### Aufgaben
**a)** Nenne alle Spielekonsolen, die der Artikel über die Coronakrise im Handel aufführt, jeweils mit dem dort angegebenen Nachfrageplus.
**b)** Gib aus dem Artikel über die Coronakrise im Handel den Abschnitt von „Während sich die“ bis einschließlich „die Schulschließungen sein.“ wortgetreu aus.
**c)** Schreibe den Artikel über die Coronakrise im Handel im Anschluss an seinen letzten Satz weiter.

### Zitierter Textauszug
....
••• Von Paul Hafner
Die Coronakrise hat komplexe Auswirkungen auf den Handel. Vor allem Händler, die im E-Commerce nicht gut oder gar nicht aufgestellt sind, müssen angesichts der Geschäftssperre um ihre Existenz bangen. Die bis zuletzt fröhlich expandierende norwegische Sportkette XXL Sports & Outdoor verkündete etwa die Beurlaubung von 200 Mitarbeitern in Österreich (und 1.000 weiteren international) infolge von „schweren Verkaufseinbußen”, Modehändler H&M will wegen eines „deutlich negativen Effekts auf den Umsatz in März” die Dividendenzahlung für 2019 aussetzen.
Gleichzeitig erweist sich die Krisensituation für einige Branchen, Händler und Produkte als Goldgrube – ein explosionsartigen Plus bei der Nachfrage verzeichnen nicht nur Hygieneprodukte und Konserven.
Elektronikbranche im Aufwind
Die Preisvergleichsplattform Geizhals.at hat Händler-Clickouts – also wenn User im Preisvergleich auf einen auf Geizhals gelisteten Händler klicken – im Zeitraum von 4. bis 10. März mit jenen im Zeitraum von 11. bis 17. März verglichen.
Ein Nachfrageplus von 50% binnen sieben Tagen bei Monitoren, Druckern und Docking Stations hängt nach Interpretation von Geizhals-Sprecher Michael Nikolajuk klar mit der Forcierung des Homeoffices zusammen, ebenso wie ein gigantisches Plus von 1.000%, das es bei der Nachfrage nach Webcams gibt – die Folge sind starke Preisanstiege und Lieferschwierigkeiten.
Während sich die Nachfrage nach Smartphones und Fernseher um ein Fünftel verringert hat, boomen Spielekonsolen wie Sonys PlayStation 4 (+194%), Microsofts Xbox One (+121%) und Nintendos Switch (119%) – ein zentraler Grund dürften die Schulschließungen sein.
Auch Hersteller von Fitness-Geräten werden in Lieferschwierigkeiten gebracht: Da auch Fitnesscenter zubleiben müssen, holt man sich die Fitness nach Hause – Rudergeräte erweisen sich mit einer Nachfragesteigerung von 346% als sehr populär.
....
### Seitenbilder und ausgelesener Text
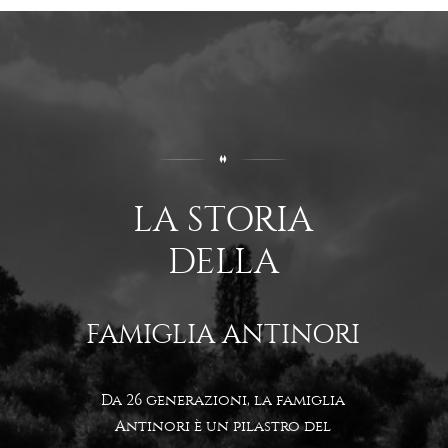
LA STORIA
DELLA
FAMIGLIA ANTINORI
Da 26 generazioni, la famiglia
Antinori è un pilastro del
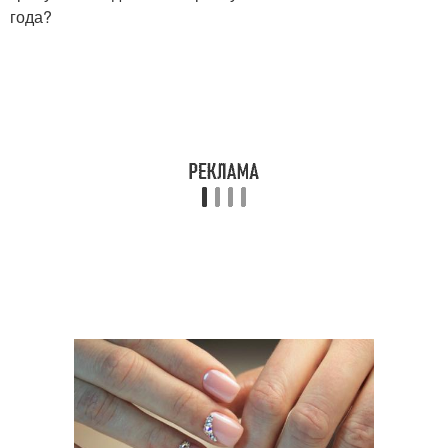
года?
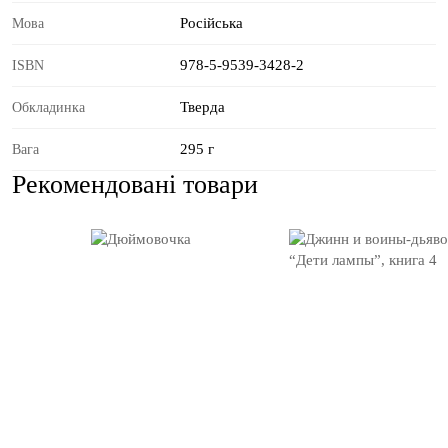
Російська
Мова
978-5-9539-3428-2
ISBN
Тверда
Обкладинка
295 г
Вага
Рекомендовані товари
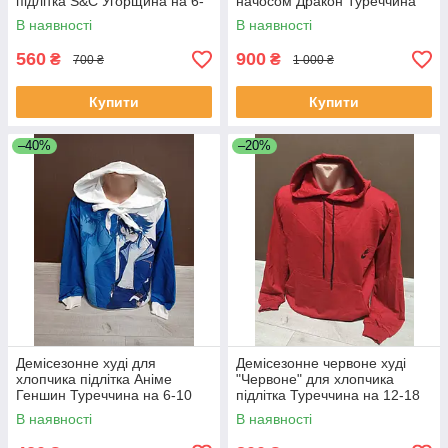
підлітка S&C Угорщина на 6-
начосом Дракон Туреччина
12 років чорний
12-18 років
В наявності
В наявності
560
900
₴
₴
700 ₴
1 000 ₴
Купити
Купити
–40%
–20%
Демісезонне худі для
Демісезонне червоне худі
хлопчика підлітка Аніме
"Червоне" для хлопчика
Геншин Туреччина на 6-10
підлітка Туреччина на 12-18
років
років
В наявності
В наявності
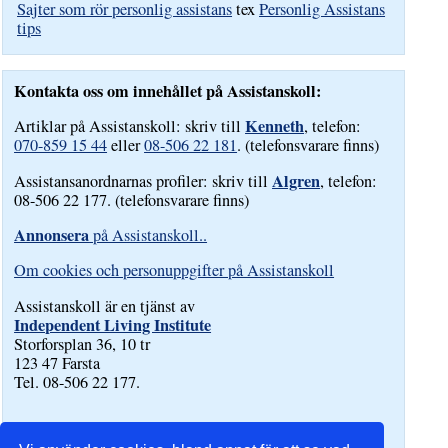
Sajter som rör personlig assistans
tex
Personlig Assistans
tips
Kontakta oss om innehållet på Assistanskoll:
Kenneth
Artiklar på Assistanskoll: skriv till
, telefon:
070-859 15 44
eller
08-506 22 181
. (telefonsvarare finns)
Algren
Assistansanordnarnas profiler: skriv till
, telefon:
08-506 22 177. (telefonsvarare finns)
Annonsera
på Assistanskoll..
Om cookies och personuppgifter på Assistanskoll
Assistanskoll är en tjänst av
Independent Living Institute
Storforsplan 36, 10 tr
123 47 Farsta
Tel. 08-506 22 177.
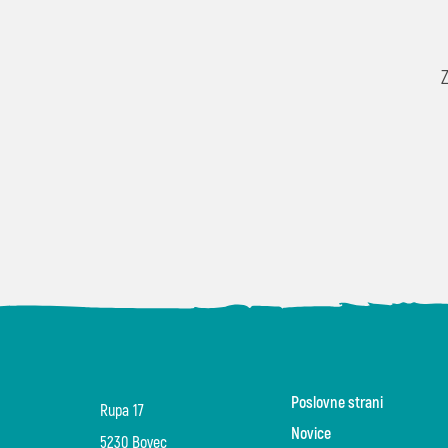
Poslovne strani
Rupa 17
Novice
5230 Bovec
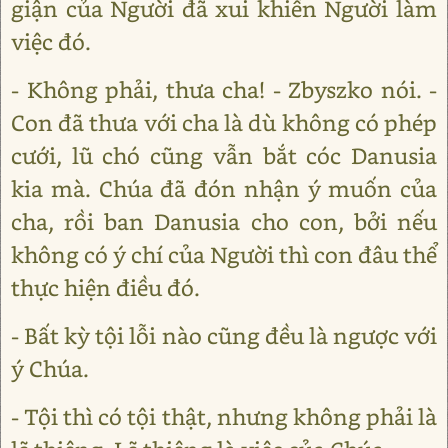
giận của Người đã xui khiến Người làm
việc đó.
- Không phải, thưa cha! - Zbyszko nói. -
Con đã thưa với cha là dù không có phép
cưới, lũ chó cũng vẫn bắt cóc Danusia
kia mà. Chúa đã đón nhận ý muốn của
cha, rồi ban Danusia cho con, bởi nếu
không có ý chí của Người thì con đâu thể
thực hiện điều đó.
- Bất kỳ tội lỗi nào cũng đều là ngược với
ý Chúa.
- Tội thì có tội thật, nhưng không phải là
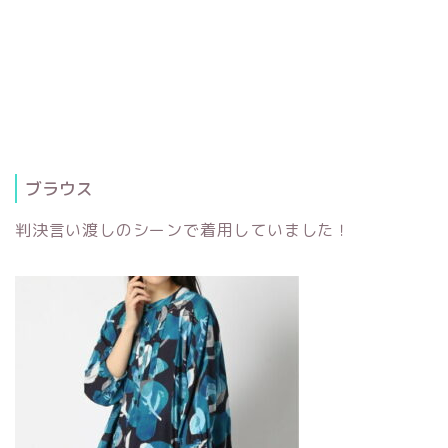
ブラウス
判決言い渡しのシーンで着用していました！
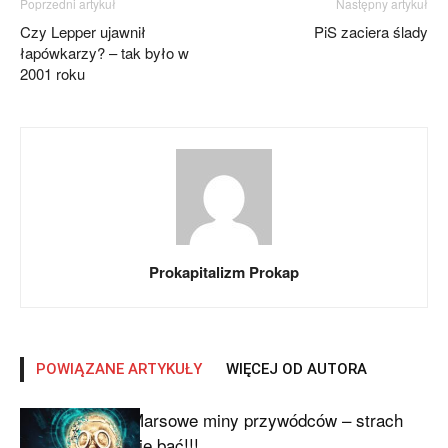
Poprzedni artykuł
Następny artykuł
Czy Lepper ujawnił
PiS zaciera ślady
łapówkarzy? – tak było w
2001 roku
Prokapitalizm Prokap
POWIĄZANE ARTYKUŁY
WIĘCEJ OD AUTORA
Marsowe miny przywódców – strach
się bać!!!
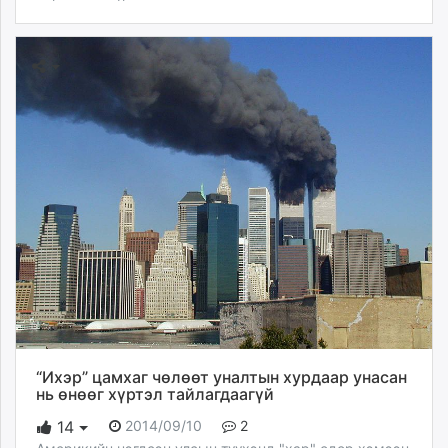
“Ихэр” цамхаг чөлөөт уналтын хурдаар унасан
нь өнөөг хүртэл тайлагдаагүй
2014/09/10
2
14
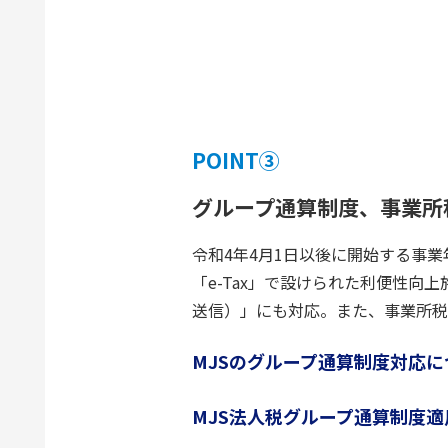
POINT③
グループ通算制度、事業所
令和4年4月1日以後に開始する事
「e-Tax」で設けられた利便性
送信）」にも対応。また、事業所税
MJSのグループ通算制度対応に
MJS法人税グループ通算制度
....
### Lösungen
**a)**
- Sonys PlayStation 4: +194%
- Microsofts Xbox One: +121%
- Nintendos Switch: 119%

**b)**
Während sich die Nachfrage nach Smartphones und Fernseher um ein Fünftel verringert hat, boomen Spielekonsolen wie Sonys PlayStation 4 (+194%), Microsofts Xbox One (+121%) und Nintendos Switch (119%) – ein zentraler Grund dürften die Schulschließungen sein.

**c)**
Pimp my Home
Nicht nur Büro, Sport und virtuelle Spielewelten ziehen in den heimischen vier Wänden ein, die Menschen rüsten auch ihre Küche auf – so entdecken etwa viele den Bäcker in sich: Die Nachfrage nach Brotbackautomaten ist um 400% gestiegen; krisenfest wappnen sie sich außerdem mit Gefriergeräten (+299%) und erweitern die Erste-Hilfe-Box um Fieberthermometer (+191%).
Die starke Nachfrage bei Desinfektionsmitteln ist übrigens in Folge von Lieferengpässen und enormen Preisanstiegen schon wieder am Zurückgehen (–27%); ein Plus von 219% bei Hundefutter zeigt, dass die Österreicher auch für ihre geliebten Vierbeiner zum Hamster mutieren.
Auch für den krabbelnden Nachwuchs wird gesorgt, ein Plus von 60% bei den Windeln nimmt sich dabei vergleichsweise dezent aus; allerdings sind Drogerien bekanntlich von der Geschäftssperre ausgenommen und die stationäre Versorgung mit Babyartikeln gesichert.
LEH im Leo
Der Lebensmitteleinzelhandel zählt neben den Apotheken – die eine erhöhte Anfrage bei Paracetamol und Vitaminpräparaten spüren – zu den wenigen Ausnahmen der Geschäftssperren. Während in Asien manchernorts der Reis knapp wird, gibt es hierzulande dank hohem Selbstversorgungsgrad bei tierischen und pflanzlichen Lebensmitteln keine Engpässe zu befürchten.
Billa, Unimarkt und Interspar stellen Einkäufe flächendeckend in ganz Österreich (Billa und Unimarkt) bzw. in Ostösterreich und Salzburg (Spar) zu. So gefragt ist die Heimzustellung, dass die frühesten Lieferfenster bei allen dreien ortsabhängig zwischen einer Woche und einem Monat variieren.
So stellte Billa zuletzt um die 2.500 Bestellungen täglich zu und bemüht sich, die Zahl auf 5.000 zu erhöhen – vor der Krise seien es rund 1.000 gewesen. Abcashen kommt aber nicht infrage; so versichert Rewe Österreich-Chef Marcel Haraszti: „Die Lebensmittelpreise werden nicht steigen. Wir nutzen diese Situation nicht aus.”